Manuel Adnot : C’est surtout un truc de génération, je fais partie d’une génération qui a eu un accès à la musique qui est incomparable par rapport aux générations d’avant. Quand un mec découvrait Coltrane, il avait un disque, acheter un disque c’était une démarche autre que d’écouter en streaming. J’ai 35 ans et je pense qu’en Jazz ou en musique contemporaine, j’ai eu un accès illimité sans effort.
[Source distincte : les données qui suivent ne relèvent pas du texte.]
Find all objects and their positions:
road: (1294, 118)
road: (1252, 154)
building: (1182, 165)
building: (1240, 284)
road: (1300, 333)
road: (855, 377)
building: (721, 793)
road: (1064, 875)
Ma génération est la première de ces générations là à s’être cultivée dans un brassage sans limites et sans chapelles.
Quand j’étais au conservatoire, Internet arrivait, très vite, sans rendre ça commercial, je me suis rendu compte que ce truc de chapelles, d’esthétique, on s’en fout. Chez nous, les musiciens issus du Jazz, il y a un rapport évident de circulation de la musique, on joue avec des musiciens très différents contrairement aux musiciens dans la Pop qui jouent dans les mêmes groupes pendant des années. Cela m’a apporté une véritable ouverture qui me permet d’aimer tout autant un concert de Metal qu’un concert de musique contemporaine ou de Pop, je ne pose même pas la question de tenir compte des frontières entre les genres.
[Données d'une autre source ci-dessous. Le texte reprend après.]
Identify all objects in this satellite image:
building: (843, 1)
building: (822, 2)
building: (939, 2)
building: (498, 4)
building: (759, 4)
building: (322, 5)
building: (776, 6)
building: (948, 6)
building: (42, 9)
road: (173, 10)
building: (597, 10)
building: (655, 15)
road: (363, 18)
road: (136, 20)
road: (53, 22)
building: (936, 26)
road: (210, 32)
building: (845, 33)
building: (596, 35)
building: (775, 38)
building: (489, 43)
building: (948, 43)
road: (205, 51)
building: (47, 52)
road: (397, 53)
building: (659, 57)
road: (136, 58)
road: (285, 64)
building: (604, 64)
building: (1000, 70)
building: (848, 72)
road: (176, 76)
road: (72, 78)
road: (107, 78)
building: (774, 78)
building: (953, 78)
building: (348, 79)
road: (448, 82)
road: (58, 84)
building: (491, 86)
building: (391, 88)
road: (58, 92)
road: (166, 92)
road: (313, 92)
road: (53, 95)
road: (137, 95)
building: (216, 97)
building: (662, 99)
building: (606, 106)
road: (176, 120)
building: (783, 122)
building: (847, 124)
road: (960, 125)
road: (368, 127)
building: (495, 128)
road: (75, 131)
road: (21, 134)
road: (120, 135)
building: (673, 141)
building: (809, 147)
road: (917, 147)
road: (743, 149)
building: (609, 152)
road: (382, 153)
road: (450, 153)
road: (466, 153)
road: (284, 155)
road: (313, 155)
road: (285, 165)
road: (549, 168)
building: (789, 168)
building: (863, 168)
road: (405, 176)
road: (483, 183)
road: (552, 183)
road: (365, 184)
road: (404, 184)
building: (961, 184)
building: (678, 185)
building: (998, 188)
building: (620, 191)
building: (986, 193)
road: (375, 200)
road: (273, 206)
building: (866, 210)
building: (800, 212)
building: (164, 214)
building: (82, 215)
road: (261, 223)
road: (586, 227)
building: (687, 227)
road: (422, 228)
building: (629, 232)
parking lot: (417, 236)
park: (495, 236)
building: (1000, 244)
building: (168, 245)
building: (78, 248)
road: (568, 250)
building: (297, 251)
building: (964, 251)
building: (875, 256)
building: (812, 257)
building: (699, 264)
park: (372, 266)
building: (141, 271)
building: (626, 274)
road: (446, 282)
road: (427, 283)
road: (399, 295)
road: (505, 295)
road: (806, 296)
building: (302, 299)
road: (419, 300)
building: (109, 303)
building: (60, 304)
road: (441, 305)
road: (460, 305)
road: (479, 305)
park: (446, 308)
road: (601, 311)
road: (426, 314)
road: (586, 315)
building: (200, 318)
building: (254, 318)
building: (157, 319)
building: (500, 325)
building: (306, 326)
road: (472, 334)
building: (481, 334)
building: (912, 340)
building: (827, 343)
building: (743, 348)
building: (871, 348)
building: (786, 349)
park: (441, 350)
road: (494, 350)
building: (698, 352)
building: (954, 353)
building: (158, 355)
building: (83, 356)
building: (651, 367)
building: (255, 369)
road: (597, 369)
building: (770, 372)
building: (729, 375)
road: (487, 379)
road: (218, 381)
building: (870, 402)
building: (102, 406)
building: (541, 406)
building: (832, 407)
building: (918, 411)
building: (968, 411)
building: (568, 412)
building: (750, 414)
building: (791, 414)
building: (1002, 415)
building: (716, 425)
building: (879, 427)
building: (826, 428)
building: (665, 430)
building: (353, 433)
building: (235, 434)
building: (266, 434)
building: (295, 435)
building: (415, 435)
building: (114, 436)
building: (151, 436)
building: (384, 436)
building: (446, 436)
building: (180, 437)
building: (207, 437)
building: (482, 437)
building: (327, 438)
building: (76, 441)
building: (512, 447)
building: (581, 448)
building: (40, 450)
Pour Amor Infiniti, j’ai à disposition tous les langages, la sensibilité que l’on entend sur le disque, on peut aussi bien la jouer en mode Free, avec un chœur de huit voix ou en solo. Tout le langage est à disposition et on peut en faire ce que l’on veut, à chacun d’en faire une force. Ce que j’essaie de faire ne relève pas de la performance ou de la curiosité, pour moi le meilleur exemple de ce que je ne veux pas faire, ce serait cet album de Metallica avec un grand orchestre qui était vendu comme un album de confrontation des genres. Je n’aborde pas la musique ainsi. Cela a été beaucoup de travail mais c’est en fait très simple de travailler de la musique chorale. Pour faire un projet comme Amor Infiniti, il n’existe pas dans le temps de cette notion d’intermittence du spectacle, il n’existe pas dans l’économie d’un musicien aujourd’hui, travailler pendant 3 ans sur un même projet. C’est une vraie question, une véritable interrogation à aller fouiller en tant que musicien, en tant que créateur et en tant que citoyen. Ce temps de 3 ans pour maturer un projet artistique n’existe pas ou plus dans la société dans laquelle on vit.
J’ai réussi à imposer le temps artistique au temps économique et je me suis rendu compte de la complexité de la tâche, cela pose des vraies questions face à la liberté de création pour lesquelles je n’ai pas forcément de réponses.